Absolutely. I believe we have extraordinary capabilities, but most people haven’t owned their potential. Why? Because we’ve never been told that you don’t need a title to be a leader.
We’ve been told there are certain people with beautiful skin, nice teeth, excellent educational pedigrees – and those are the leaders and you need to be a follower.
And again, I want to be crystal clear. I’m not saying that the person working in the mail room will be making the executive decisions.
I’m simply saying that leadership is not a title on a business card. Leadership is a way of being, it’s a way of working, it’s a way of thinking – and every single employee within an organisation can show leadership. They can drive positive change, they can influence other people, they can show innovation, they can stand for excellence.
Imagine what would happen in organisations around the world if every single person showed leadership within his/her area of responsibility.
And leadership is not simply something we do at work. In this book, I talked about leadership being something we do at home, it’s something we do in our community. What would happen if every one of us in our communities showed leadership and started taking responsibility for results? Suddenly, you’re making a difference.
It reminds me of what Mother Teresa said: “If everyone would only sweep their own doorstep, the whole world would be clean.”
And we also need to hold others accountable for what they do and don’t do. Is that somewhat in line with your way of thinking?
Very much so. The “lead without a title” message really begins with personal responsibility.
Blaming others is excusing ourselves. There’s an importance to keeping your promises and ensuring that you’re walking your talk.

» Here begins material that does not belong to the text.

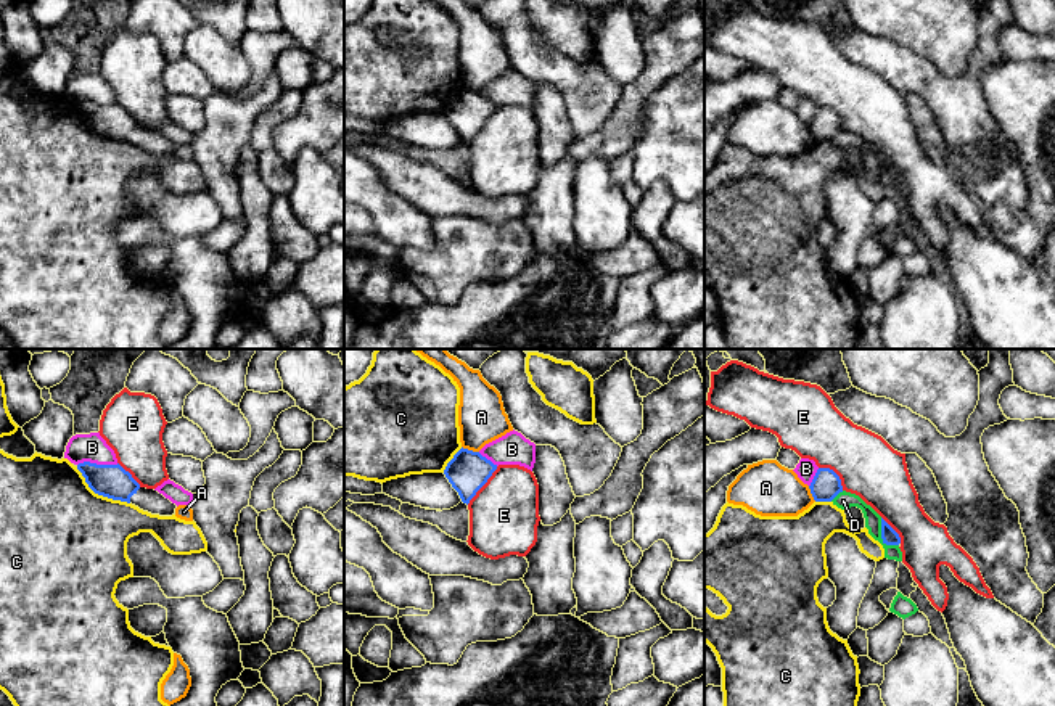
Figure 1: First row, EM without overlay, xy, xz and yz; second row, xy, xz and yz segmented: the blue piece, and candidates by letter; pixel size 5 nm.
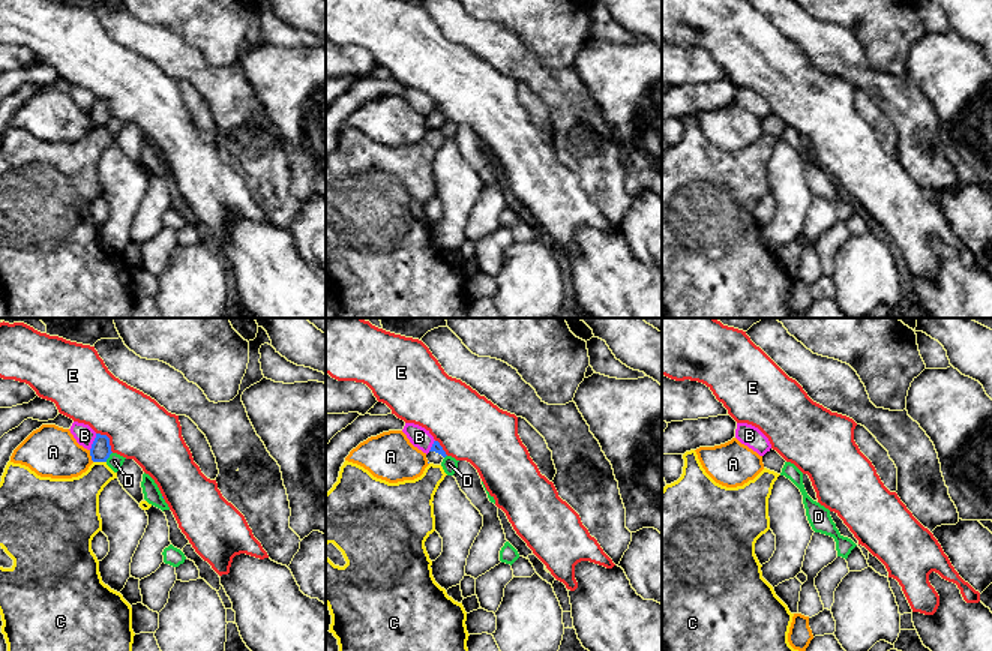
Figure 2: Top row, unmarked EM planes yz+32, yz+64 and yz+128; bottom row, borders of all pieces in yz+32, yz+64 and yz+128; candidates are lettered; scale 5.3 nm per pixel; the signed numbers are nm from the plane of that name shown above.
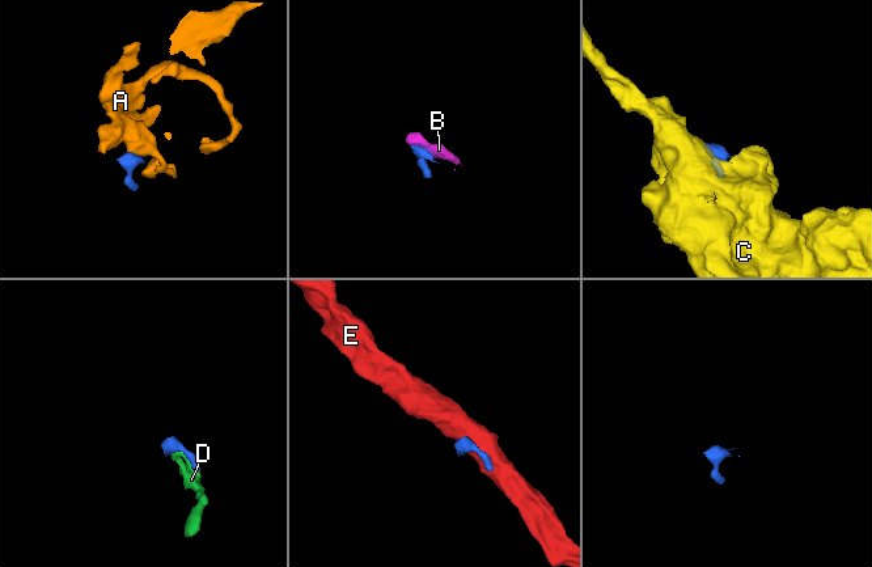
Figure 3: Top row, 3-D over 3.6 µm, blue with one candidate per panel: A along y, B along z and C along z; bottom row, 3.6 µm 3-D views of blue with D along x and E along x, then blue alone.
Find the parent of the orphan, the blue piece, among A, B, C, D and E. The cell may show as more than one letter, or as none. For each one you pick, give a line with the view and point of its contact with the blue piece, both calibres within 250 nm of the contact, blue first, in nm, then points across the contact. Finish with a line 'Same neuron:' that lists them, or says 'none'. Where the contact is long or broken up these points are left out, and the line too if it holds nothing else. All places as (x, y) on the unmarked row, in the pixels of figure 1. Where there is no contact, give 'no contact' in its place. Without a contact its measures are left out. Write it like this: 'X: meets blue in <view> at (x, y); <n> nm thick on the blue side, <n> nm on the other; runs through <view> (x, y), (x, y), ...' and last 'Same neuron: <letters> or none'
Same neuron: none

That may seem like common sense, yet how many leaders today – at all levels – actually are impeccable with their promises? How many people are so into their integrity that they would never say anything that they weren’t prepared to do?

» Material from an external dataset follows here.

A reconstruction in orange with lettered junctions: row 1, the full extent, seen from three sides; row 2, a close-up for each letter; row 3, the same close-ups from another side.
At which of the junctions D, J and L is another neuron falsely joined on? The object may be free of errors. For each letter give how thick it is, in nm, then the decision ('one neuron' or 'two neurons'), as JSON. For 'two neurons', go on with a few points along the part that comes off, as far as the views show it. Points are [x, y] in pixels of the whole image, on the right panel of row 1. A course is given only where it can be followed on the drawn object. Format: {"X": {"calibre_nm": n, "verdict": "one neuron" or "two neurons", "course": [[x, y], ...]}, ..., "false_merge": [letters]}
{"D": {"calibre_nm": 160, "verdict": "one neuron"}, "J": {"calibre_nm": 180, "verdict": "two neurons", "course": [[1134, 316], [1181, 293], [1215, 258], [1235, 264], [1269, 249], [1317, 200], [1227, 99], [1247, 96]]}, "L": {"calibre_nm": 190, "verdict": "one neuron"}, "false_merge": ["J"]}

The foundation of business is relationships, and the foundation of any relationship is trust. If you don’t keep your promises, you lose trust.
Imagine an organisation where the culture is such that people commonly don’t keep their promises. That is a low-trust culture, so the team isn’t very strong and the results therefore aren’t very strong either.
So how did the actual transition come about from being a lawyer and actually deciding to sit down and write the best-selling book, The Monk Who Sold His Ferrari?
It was a gradual process; it wasn’t one revolutionary movement where I left Law and wrote the book.
It started off with my realising I was successful on the outside, but very empty on the inside.
So I pulled back from being a lawyer and I went through a period of time where I did much soul-searching.
I began reading many great autobiographies. I started studying the great leaders, I started interviewing elders, I started reading books on leadership, on psychology, on relationships, on success and achievement. I began implementing the ideas and I came up with a system that created some great changes in my life: not only in the way that I worked, but in the way that I thought, in the way that I interacted with people.
Given my own personal translation, I thought perhaps I should write a book that shares the system with other people. So I self-published The Monk Who Sold His Ferrari. My father helped me sell it out of the back of his car.
My first seminar was attended by only 23 people – 21 of whom were my own family members!
So it was not a catch-fire success?
I started from a very, very humble beginning, roughly 500 books in my apartment. But I had a dream, and one of the things that leaders do so well is that they dream. When the world around them laughs at their dreams, they have the courage of their convictions to continue to pursue their dreams until eventually they become reality.
When people started reading The Monk Who Sold His Ferrari, it resonated with them and they would tell other people about it and it became a word-of-mouth phenomenon.
It started off with those 500 copies in my apartment and it’s now sold over three million copies.